EXERCISE TEXT:
- - -

- Born: July 8, 1878 Easton, Maryland, U.S.
- Died: July 19, 1950 (aged 72) Tucson, Arizona, U.S.
- Education: Johns Hopkins University
- Scientific career
- Workplaces: Goucher College Carnegie Institution for Science
- Author abbrev. (botany): F. Shreve

= Forrest Shreve =

American botanist (1878–1950)

Forrest Shreve (July 8, 1878 – July 19, 1950) was an internationally known American botanist. His professional career was devoted to the study of the distribution of vegetation as determined by soil and climate conditions. His contributions to the plant biology world set the groundwork for modern studies and his books are regarded as classics by botanists worldwide.

==Early life and education==
Shreve, the son of Henry and Helen Garrison Shreve, was born in Easton, Maryland. After receiving his preparatory education at George School, in Newtown, Pennsylvania, Shreve earned his BA at Johns Hopkins University in 1901. He earned his Ph.D. from the same university in 1905. From 1904 to 1908, Shreve conducted a botanical survey of the state of Maryland.

- - -

EXCERPTED RECORDS:
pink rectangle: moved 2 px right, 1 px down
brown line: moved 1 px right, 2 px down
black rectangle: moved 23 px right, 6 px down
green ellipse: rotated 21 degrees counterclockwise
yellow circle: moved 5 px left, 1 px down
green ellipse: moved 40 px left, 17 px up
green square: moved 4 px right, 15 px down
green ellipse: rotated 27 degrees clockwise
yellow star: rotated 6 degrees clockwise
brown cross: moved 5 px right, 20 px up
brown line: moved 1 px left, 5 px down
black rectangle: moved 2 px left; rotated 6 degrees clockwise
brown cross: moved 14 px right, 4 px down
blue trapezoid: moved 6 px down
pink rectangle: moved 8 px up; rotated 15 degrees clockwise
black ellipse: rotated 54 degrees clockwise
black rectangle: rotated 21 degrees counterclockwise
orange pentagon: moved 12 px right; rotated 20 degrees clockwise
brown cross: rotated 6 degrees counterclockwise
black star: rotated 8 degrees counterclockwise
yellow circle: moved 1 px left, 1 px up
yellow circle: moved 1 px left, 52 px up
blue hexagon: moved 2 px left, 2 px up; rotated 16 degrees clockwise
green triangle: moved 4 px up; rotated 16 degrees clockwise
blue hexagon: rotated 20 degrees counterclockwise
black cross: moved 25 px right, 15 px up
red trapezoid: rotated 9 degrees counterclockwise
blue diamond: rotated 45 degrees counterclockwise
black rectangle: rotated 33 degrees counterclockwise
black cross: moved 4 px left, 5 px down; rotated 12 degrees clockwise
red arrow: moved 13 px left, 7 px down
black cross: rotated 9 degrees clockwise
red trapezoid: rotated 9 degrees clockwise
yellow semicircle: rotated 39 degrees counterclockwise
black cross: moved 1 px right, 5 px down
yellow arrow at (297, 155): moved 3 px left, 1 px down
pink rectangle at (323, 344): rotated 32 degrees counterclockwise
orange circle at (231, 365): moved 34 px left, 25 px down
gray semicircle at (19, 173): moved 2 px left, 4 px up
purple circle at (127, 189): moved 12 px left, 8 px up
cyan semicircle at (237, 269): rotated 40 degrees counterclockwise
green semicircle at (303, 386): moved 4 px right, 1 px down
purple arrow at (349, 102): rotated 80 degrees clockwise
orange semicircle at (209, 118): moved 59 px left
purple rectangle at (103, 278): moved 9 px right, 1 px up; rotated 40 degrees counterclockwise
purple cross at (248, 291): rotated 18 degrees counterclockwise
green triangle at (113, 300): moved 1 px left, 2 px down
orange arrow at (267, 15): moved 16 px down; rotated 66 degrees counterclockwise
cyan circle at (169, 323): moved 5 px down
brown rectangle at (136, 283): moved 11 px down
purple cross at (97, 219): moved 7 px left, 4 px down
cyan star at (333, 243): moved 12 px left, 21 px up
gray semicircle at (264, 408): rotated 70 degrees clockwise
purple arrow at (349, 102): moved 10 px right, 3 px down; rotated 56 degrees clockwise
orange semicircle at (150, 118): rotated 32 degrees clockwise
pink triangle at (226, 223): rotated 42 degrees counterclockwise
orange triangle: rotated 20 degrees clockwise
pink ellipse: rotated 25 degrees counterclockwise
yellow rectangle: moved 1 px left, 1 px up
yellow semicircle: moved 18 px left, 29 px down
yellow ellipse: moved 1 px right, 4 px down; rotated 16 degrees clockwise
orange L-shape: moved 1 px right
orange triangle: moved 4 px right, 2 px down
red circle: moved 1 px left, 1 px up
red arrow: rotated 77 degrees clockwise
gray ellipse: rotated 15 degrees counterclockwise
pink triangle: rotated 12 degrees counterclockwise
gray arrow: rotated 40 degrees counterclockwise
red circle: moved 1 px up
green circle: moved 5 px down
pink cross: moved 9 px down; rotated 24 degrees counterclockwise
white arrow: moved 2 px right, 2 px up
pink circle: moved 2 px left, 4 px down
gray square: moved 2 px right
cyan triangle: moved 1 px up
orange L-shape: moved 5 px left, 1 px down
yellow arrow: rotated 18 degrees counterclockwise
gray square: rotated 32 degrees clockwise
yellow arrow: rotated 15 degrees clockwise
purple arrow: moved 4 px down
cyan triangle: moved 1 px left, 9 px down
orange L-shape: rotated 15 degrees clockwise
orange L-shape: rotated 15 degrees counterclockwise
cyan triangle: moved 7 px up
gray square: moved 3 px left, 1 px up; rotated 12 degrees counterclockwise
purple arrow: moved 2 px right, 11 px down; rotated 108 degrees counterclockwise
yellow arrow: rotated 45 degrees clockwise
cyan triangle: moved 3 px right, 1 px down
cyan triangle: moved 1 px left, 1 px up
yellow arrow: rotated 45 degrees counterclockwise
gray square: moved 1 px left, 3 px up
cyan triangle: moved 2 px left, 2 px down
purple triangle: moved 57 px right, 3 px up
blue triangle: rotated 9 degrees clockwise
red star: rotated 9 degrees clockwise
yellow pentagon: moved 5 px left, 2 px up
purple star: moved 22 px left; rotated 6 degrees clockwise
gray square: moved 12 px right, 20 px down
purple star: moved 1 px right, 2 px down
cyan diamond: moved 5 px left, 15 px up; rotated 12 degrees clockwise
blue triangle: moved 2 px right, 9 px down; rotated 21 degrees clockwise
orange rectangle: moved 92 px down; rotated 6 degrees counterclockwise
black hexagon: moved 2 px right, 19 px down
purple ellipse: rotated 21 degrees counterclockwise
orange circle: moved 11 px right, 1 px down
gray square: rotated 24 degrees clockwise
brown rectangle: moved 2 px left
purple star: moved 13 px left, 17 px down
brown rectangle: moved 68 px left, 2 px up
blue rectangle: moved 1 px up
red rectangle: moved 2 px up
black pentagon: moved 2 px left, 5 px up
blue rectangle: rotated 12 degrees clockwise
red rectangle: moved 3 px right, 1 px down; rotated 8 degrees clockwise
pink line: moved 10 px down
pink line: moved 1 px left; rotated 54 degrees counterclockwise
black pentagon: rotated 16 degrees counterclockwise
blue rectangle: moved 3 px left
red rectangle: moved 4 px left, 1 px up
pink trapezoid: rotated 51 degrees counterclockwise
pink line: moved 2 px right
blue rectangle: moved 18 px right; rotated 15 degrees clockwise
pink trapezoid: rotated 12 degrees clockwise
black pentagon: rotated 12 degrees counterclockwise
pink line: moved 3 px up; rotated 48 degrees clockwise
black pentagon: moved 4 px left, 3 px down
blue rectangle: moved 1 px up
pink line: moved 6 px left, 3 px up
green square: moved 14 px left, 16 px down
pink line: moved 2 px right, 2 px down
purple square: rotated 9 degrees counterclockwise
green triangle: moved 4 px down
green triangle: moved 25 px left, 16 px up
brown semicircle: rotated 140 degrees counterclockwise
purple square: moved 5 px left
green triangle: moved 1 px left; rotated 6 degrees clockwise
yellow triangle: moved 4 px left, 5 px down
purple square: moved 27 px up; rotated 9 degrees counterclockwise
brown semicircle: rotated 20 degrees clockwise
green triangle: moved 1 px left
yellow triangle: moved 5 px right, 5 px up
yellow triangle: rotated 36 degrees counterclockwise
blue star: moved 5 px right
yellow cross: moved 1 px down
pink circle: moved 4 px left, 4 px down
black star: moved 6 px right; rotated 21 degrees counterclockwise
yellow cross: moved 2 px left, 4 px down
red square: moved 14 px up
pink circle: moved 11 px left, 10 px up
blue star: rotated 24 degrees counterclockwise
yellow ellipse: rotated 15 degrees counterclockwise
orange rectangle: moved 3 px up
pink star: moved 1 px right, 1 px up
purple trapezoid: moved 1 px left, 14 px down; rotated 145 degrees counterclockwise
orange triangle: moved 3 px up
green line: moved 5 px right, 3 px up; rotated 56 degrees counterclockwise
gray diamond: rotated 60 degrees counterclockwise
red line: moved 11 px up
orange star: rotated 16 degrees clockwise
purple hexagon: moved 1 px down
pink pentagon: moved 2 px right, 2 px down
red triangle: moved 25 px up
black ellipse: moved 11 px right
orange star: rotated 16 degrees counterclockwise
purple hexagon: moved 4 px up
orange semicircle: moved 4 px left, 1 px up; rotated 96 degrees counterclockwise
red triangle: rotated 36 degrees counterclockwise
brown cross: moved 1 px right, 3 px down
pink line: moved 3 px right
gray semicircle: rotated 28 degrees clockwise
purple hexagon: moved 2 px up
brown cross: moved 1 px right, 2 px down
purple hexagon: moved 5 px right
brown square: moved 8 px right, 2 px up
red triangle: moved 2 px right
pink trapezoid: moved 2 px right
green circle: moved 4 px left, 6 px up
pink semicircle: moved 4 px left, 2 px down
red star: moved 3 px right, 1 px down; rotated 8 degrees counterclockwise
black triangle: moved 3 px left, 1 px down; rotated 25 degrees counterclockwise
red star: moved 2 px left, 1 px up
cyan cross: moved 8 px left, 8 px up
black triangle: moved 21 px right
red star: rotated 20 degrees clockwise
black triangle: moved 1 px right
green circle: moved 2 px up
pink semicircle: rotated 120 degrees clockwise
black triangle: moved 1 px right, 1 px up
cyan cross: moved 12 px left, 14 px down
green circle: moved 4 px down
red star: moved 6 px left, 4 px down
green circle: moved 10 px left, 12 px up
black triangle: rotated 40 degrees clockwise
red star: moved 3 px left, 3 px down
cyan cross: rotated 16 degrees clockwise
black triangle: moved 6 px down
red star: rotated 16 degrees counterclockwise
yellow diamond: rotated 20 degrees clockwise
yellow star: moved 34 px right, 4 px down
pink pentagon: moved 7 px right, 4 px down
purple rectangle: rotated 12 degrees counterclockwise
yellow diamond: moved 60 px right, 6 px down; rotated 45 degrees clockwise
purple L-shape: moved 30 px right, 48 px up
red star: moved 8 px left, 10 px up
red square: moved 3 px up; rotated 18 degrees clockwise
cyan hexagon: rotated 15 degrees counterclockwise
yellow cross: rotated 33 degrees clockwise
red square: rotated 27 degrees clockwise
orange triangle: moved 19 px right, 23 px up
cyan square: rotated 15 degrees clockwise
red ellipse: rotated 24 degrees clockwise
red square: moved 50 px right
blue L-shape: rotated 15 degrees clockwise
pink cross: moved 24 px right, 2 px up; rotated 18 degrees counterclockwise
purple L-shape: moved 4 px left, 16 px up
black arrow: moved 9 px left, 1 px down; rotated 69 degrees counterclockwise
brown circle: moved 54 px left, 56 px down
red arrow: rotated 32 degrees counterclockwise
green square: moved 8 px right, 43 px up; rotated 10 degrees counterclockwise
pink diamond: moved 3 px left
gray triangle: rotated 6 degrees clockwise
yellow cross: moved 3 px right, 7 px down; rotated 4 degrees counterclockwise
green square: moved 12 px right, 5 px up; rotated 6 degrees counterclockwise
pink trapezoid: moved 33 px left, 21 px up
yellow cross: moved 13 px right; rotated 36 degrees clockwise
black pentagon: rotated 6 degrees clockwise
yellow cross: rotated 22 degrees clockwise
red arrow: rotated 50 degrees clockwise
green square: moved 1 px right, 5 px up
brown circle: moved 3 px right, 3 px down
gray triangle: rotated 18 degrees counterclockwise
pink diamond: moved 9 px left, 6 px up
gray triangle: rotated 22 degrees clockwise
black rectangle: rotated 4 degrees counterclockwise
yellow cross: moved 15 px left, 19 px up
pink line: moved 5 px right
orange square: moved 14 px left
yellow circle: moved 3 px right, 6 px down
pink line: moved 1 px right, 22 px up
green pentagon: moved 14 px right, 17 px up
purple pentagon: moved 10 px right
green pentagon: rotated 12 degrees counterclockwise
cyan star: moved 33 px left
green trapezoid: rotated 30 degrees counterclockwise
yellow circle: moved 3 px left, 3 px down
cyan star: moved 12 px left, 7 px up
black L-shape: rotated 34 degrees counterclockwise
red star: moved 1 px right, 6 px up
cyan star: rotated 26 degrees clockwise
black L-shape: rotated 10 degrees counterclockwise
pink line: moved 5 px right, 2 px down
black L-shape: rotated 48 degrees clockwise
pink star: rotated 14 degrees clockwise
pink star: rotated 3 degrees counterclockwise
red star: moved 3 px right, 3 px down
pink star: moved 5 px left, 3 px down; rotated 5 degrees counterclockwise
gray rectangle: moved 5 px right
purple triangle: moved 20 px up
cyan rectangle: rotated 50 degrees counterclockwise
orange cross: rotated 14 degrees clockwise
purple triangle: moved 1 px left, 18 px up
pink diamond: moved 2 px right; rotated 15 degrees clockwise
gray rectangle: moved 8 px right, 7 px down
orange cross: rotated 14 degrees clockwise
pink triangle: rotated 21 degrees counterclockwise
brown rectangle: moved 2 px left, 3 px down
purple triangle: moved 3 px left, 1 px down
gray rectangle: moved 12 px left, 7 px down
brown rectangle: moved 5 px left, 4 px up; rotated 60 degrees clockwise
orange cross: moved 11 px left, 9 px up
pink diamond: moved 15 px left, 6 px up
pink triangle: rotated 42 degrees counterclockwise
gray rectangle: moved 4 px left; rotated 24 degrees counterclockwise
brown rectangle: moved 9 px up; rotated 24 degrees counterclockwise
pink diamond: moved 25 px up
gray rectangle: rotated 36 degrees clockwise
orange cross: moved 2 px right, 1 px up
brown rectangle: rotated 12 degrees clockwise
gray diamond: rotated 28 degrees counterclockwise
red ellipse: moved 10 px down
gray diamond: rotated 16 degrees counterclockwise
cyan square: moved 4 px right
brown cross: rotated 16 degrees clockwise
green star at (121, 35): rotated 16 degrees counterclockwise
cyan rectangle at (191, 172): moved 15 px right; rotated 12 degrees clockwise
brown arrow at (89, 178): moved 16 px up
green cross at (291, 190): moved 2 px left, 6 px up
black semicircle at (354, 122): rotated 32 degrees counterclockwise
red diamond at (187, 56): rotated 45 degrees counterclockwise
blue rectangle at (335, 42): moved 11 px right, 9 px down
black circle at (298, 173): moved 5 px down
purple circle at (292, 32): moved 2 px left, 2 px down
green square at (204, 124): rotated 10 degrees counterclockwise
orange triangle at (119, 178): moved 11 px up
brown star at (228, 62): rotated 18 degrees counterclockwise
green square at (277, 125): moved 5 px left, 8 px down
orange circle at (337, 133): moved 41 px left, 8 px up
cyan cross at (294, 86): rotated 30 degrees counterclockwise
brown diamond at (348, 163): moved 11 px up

- - -

ACTION ITEM: In the Forrest Shreve text, reproduce word for word the part that opens with the words containing "- Born: July" and closes with "by botanists worldwide.". The entries are not required for this exercise.

WRITTEN RESPONSE:
- Born: July 8, 1878 Easton, Maryland, U.S.
- Died: July 19, 1950 (aged 72) Tucson, Arizona, U.S.
- Education: Johns Hopkins University
- Scientific career
- Workplaces: Goucher College Carnegie Institution for Science
- Author abbrev. (botany): F. Shreve

= Forrest Shreve =

American botanist (1878–1950)

Forrest Shreve (July 8, 1878 – July 19, 1950) was an internationally known American botanist. His professional career was devoted to the study of the distribution of vegetation as determined by soil and climate conditions. His contributions to the plant biology world set the groundwork for modern studies and his books are regarded as classics by botanists worldwide.